CVPredictionsRandomForest() is used on each subset of the data. For each subset of the data: A random forest model with a specified fold CV is generated. This random forest model is used to make a single column in the final matrix which can be used to generate a pheatmap. The inputted data should already have the rows shuffled. If LOOCV should be done on each subsetted data, then this can be indicated by using -1 for the number.of.folds.

CVRandomForestClassificationMatrixForPheatmap(
  input.data,
  factor.name.for.subsetting,
  name.of.predictors.to.use,
  target.column.name,
  seed,
  percentile.threshold.to.keep,
  number.of.folds
)

Arguments

input.data

A dataframe which should already have the rows shuffled.

factor.name.for.subsetting

String to specify name of column to use for subsetting. The column should be a factor. Each column of the generated pheatmap will correspond to a level in the factor.

name.of.predictors.to.use

A vector of strings to specify name of columns to use as predictors for random forest model. Each column should be numeric.

target.column.name

A string to specify the column with values the random forest model is trying to predict for. The column should be a factor.

seed

A number to set for random number generation.

percentile.threshold.to.keep

A number from 0-1 indicating the percentile to use for feature selection. This is used by the CVPredictionsRandomForest() function.

number.of.folds

An integer to specify the fold for CV. If This number is set to -1, then the function will use LOOCV for each subset data set.

Value

A list with three objects:

  1. A numerical matrix that can be used for pheatmap generation.

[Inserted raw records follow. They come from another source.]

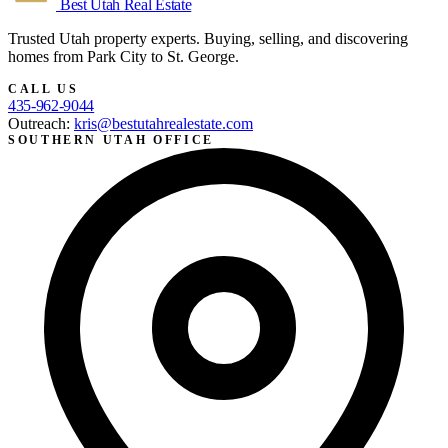
Best Utah
Real Estate
Trusted Utah property experts. Buying, selling, and discovering
homes from Park City to St. George.
CALL US
435-962-9044
Outreach:
kris@bestutahrealestate.com
SOUTHERN UTAH OFFICE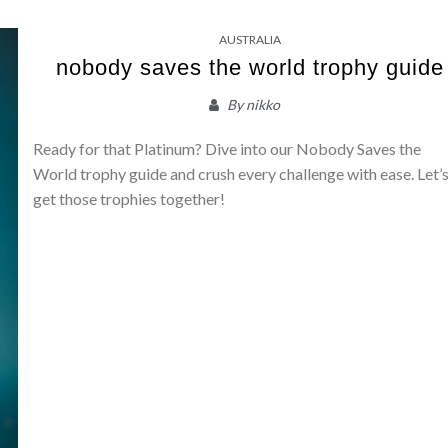
AUSTRALIA
nobody saves the world trophy guide
By
nikko
Ready for that Platinum? Dive into our Nobody Saves the
World trophy guide and crush every challenge with ease. Let’
get those trophies together!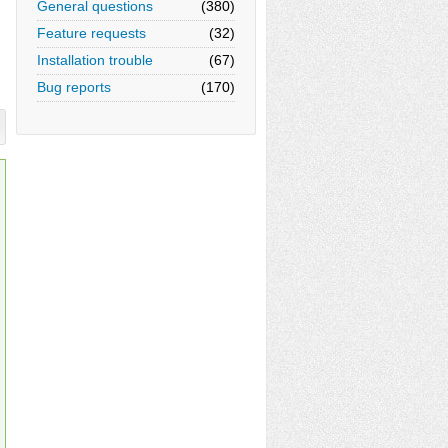
General questions
(380)
Feature requests
(32)
Installation trouble
(67)
Bug reports
(170)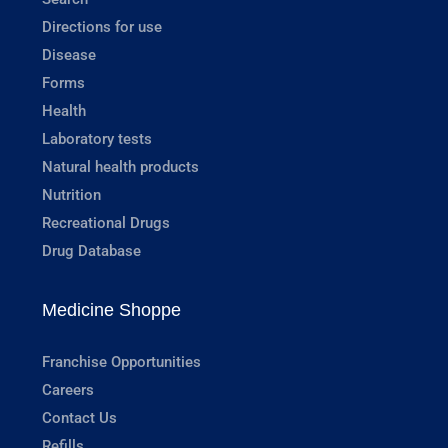
Directions for use
Disease
Forms
Health
Laboratory tests
Natural health products
Nutrition
Recreational Drugs
Drug Database
Medicine Shoppe
Franchise Opportunities
Careers
Contact Us
Refills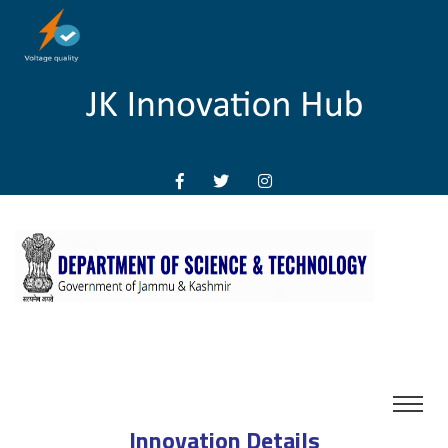
Innovation Details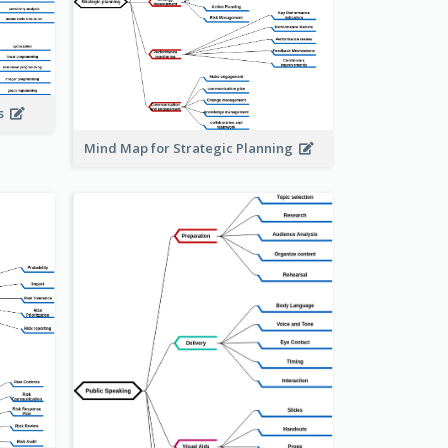
is
Mind Map for Strategic Planning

  2. A list of subset data sets for each column in the heatmap matrix.

  3. A list of vectors containing the predictions for each column in the heatmap matrix. These values are used to calculate the MCC.

See also

Examples

example.data <- GenerateExampleDataMachinelearnr() set.seed(1) example.data.shuffled <- example.data[sample(nrow(example.data)),] result.two.fold.CV <- CVRandomForestClassificationMatrixForPheatmap( input.data = example.data.shuffled, factor.name.for.subsetting = "sep.xy.ab", name.of.predictors.to.use = c("x", "y", "a", "b"), target.column.name = "actual", seed = 2, percentile.threshold.to.keep = 0.5, number.of.folds = 2)
#> [1] 1 #> [1] 2 #> [1] 1 #> [1] 2
matrix.for.pheatmap <- result.two.fold.CV[[1]] pheatmap_RF <- pheatmap::pheatmap(matrix.for.pheatmap, fontsize_col = 12, fontsize_row=12)